_Exercise material_
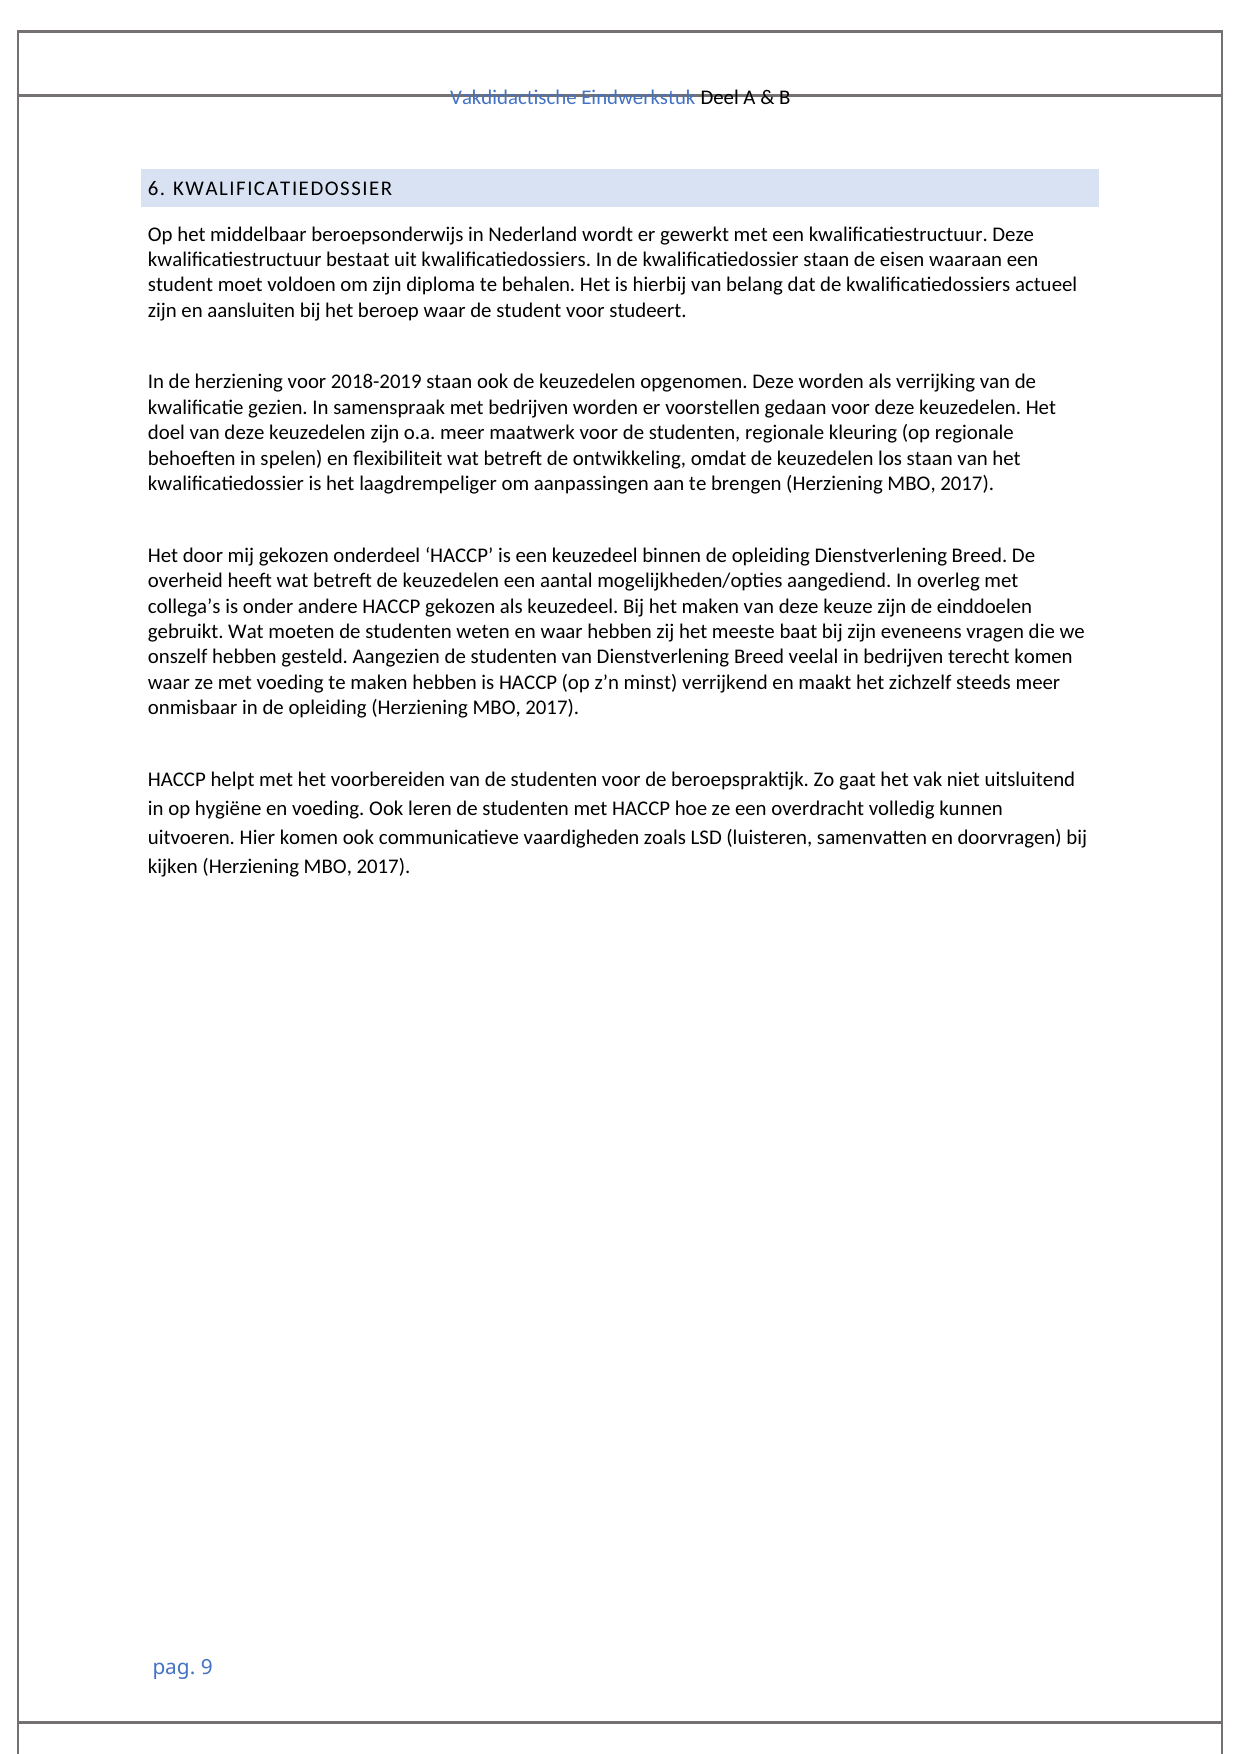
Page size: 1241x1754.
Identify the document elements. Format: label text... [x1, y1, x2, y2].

text Op het middelbaar beroepsonderwijs in Nederland wordt er gewerkt met een kwalificatiestructuur. Deze kwalificatiestructuur bestaat uit kwalificatiedossiers. In de kwalificatiedossier staan de eisen waaraan een student moet voldoen om zijn diploma te behalen. Het is hierbij van belang dat de kwalificatiedossiers actueel zijn en aansluiten bij het beroep waar de student voor studeert. [148, 221, 1093, 322]
text Het door mij gekozen onderdeel ‘HACCP’ is een keuzedeel binnen de opleiding Dienstverlening Breed. De overheid heeft wat betreft de keuzedelen een aantal mogelijkheden/opties aangediend. In overleg met collega’s is onder andere HACCP gekozen als keuzedeel. Bij het maken van deze keuze zijn de einddoelen gebruikt. Wat moeten de studenten weten en waar hebben zij het meeste baat bij zijn eveneens vragen die we onszelf hebben gesteld. Aangezien de studenten van Dienstverlening Breed veelal in bedrijven terecht komen waar ze met voeding te maken hebben is HACCP (op z’n minst) verrijkend en maakt het zichzelf steeds meer onmisbaar in de opleiding (Herziening MBO, 2017). [148, 542, 1093, 720]
text HACCP helpt met het voorbereiden van de studenten voor de beroepspraktijk. Zo gaat het vak niet uitsluitend in op hygiëne en voeding. Ook leren de studenten met HACCP hoe ze een overdracht volledig kunnen uitvoeren. Hier komen ook communicatieve vaardigheden zoals LSD (luisteren, samenvatten en doorvragen) bij kijken (Herziening MBO, 2017). [148, 766, 1093, 879]
text In de herziening voor 2018-2019 staan ook de keuzedelen opgenomen. Deze worden als verrijking van de kwalificatie gezien. In samenspraak met bedrijven worden er voorstellen gedaan voor deze keuzedelen. Het doel van deze keuzedelen zijn o.a. meer maatwerk voor de studenten, regionale kleuring (op regionale behoeften in spelen) en flexibiliteit wat betreft de ontwikkeling, omdat de keuzedelen los staan van het kwalificatiedossier is het laagdrempeliger om aanpassingen aan te brengen (Herziening MBO, 2017). [148, 369, 1093, 496]
subtitle 6. Kwalificatiedossier [148, 175, 1093, 200]
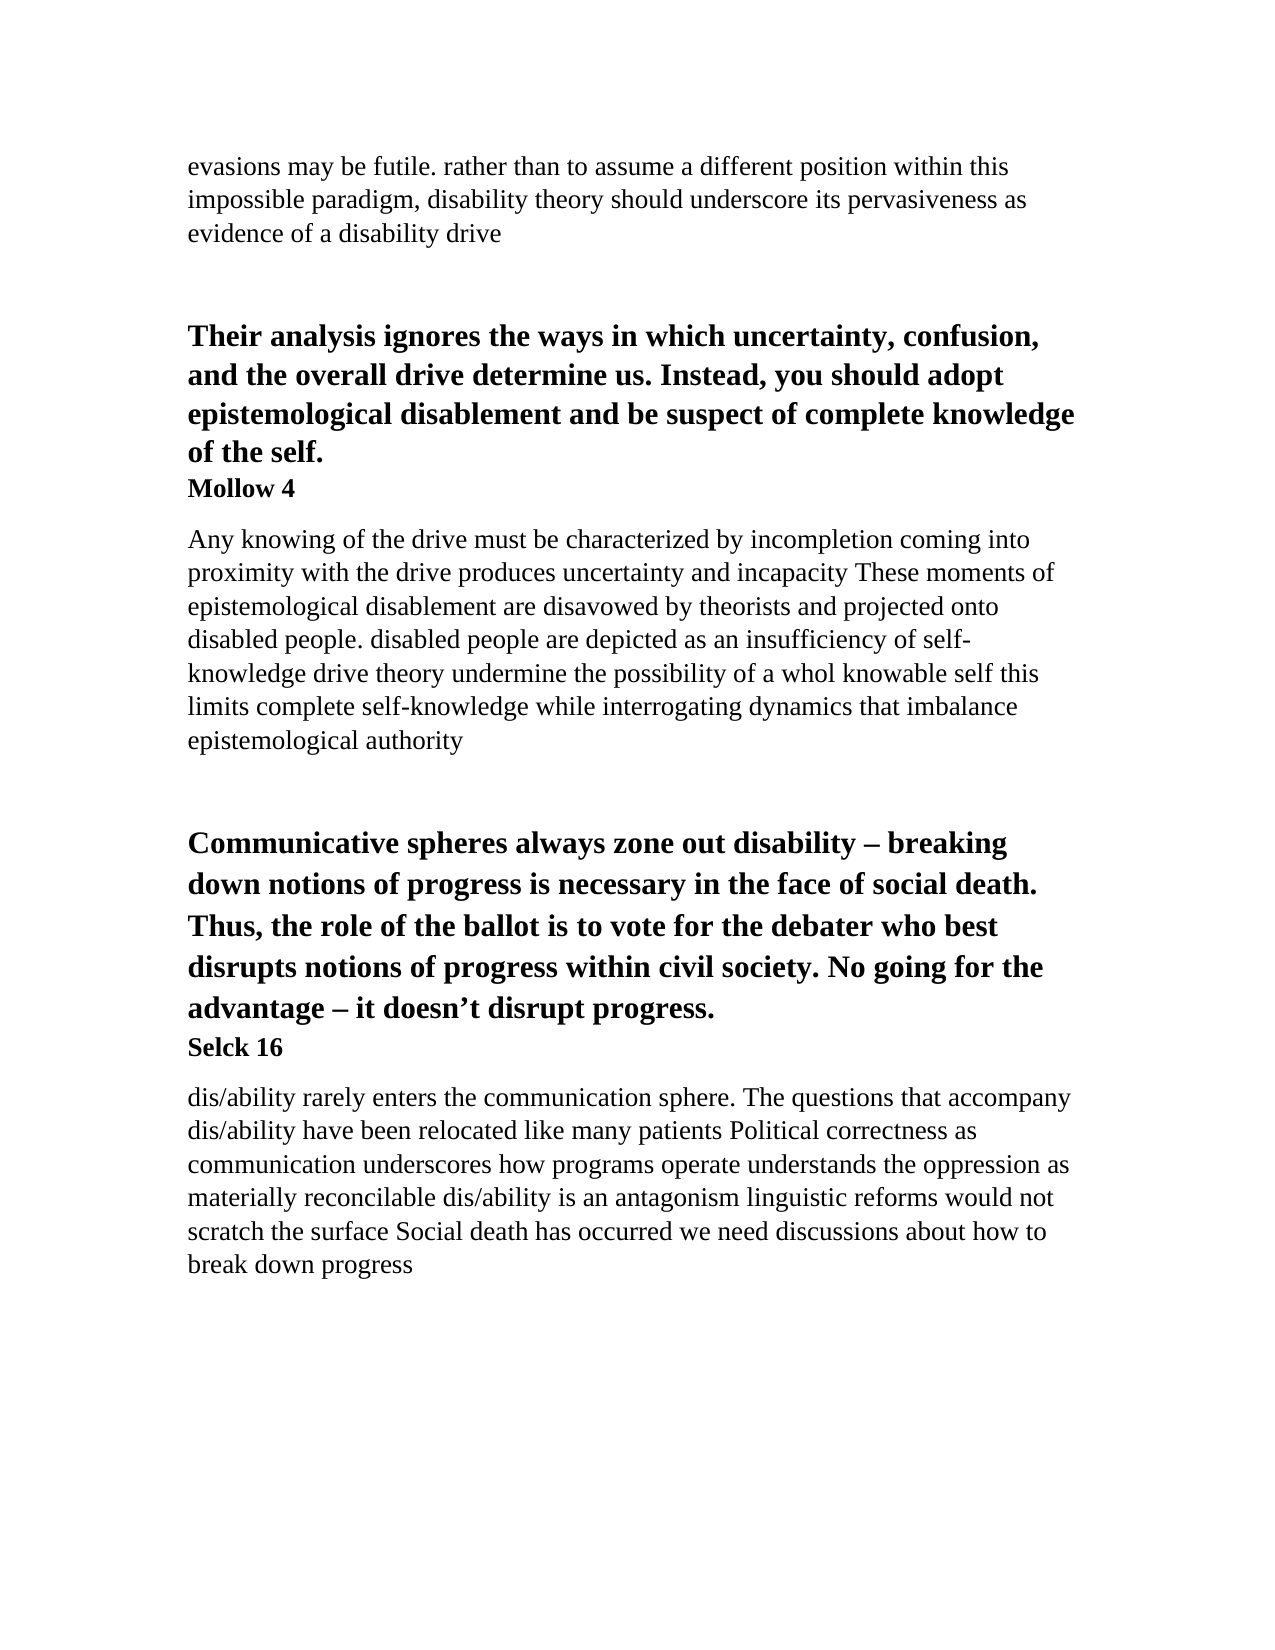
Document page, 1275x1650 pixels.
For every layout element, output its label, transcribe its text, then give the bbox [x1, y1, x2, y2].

_Exercise aim_
Every line above should be retyped exactly; the pictures do not belong in the copy.

_Your solution_
Page size: 1241x1754.
Identify the document elements. Format: label text... [x1, y1, x2, y2].

text Op het middelbaar beroepsonderwijs in Nederland wordt er gewerkt met een kwalificatiestructuur. Deze kwalificatiestructuur bestaat uit kwalificatiedossiers. In de kwalificatiedossier staan de eisen waaraan een student moet voldoen om zijn diploma te behalen. Het is hierbij van belang dat de kwalificatiedossiers actueel zijn en aansluiten bij het beroep waar de student voor studeert. [148, 221, 1093, 322]
text Het door mij gekozen onderdeel ‘HACCP’ is een keuzedeel binnen de opleiding Dienstverlening Breed. De overheid heeft wat betreft de keuzedelen een aantal mogelijkheden/opties aangediend. In overleg met collega’s is onder andere HACCP gekozen als keuzedeel. Bij het maken van deze keuze zijn de einddoelen gebruikt. Wat moeten de studenten weten en waar hebben zij het meeste baat bij zijn eveneens vragen die we onszelf hebben gesteld. Aangezien de studenten van Dienstverlening Breed veelal in bedrijven terecht komen waar ze met voeding te maken hebben is HACCP (op z’n minst) verrijkend en maakt het zichzelf steeds meer onmisbaar in de opleiding (Herziening MBO, 2017). [148, 542, 1093, 720]
text HACCP helpt met het voorbereiden van de studenten voor de beroepspraktijk. Zo gaat het vak niet uitsluitend in op hygiëne en voeding. Ook leren de studenten met HACCP hoe ze een overdracht volledig kunnen uitvoeren. Hier komen ook communicatieve vaardigheden zoals LSD (luisteren, samenvatten en doorvragen) bij kijken (Herziening MBO, 2017). [148, 766, 1093, 879]
text In de herziening voor 2018-2019 staan ook de keuzedelen opgenomen. Deze worden als verrijking van de kwalificatie gezien. In samenspraak met bedrijven worden er voorstellen gedaan voor deze keuzedelen. Het doel van deze keuzedelen zijn o.a. meer maatwerk voor de studenten, regionale kleuring (op regionale behoeften in spelen) en flexibiliteit wat betreft de ontwikkeling, omdat de keuzedelen los staan van het kwalificatiedossier is het laagdrempeliger om aanpassingen aan te brengen (Herziening MBO, 2017). [148, 369, 1093, 496]
subtitle 6. Kwalificatiedossier [148, 175, 1093, 200]
Document page, 1275x1650 pixels.
For every layout element, output its label, transcribe its text, then give the bbox [x1, y1, x2, y2].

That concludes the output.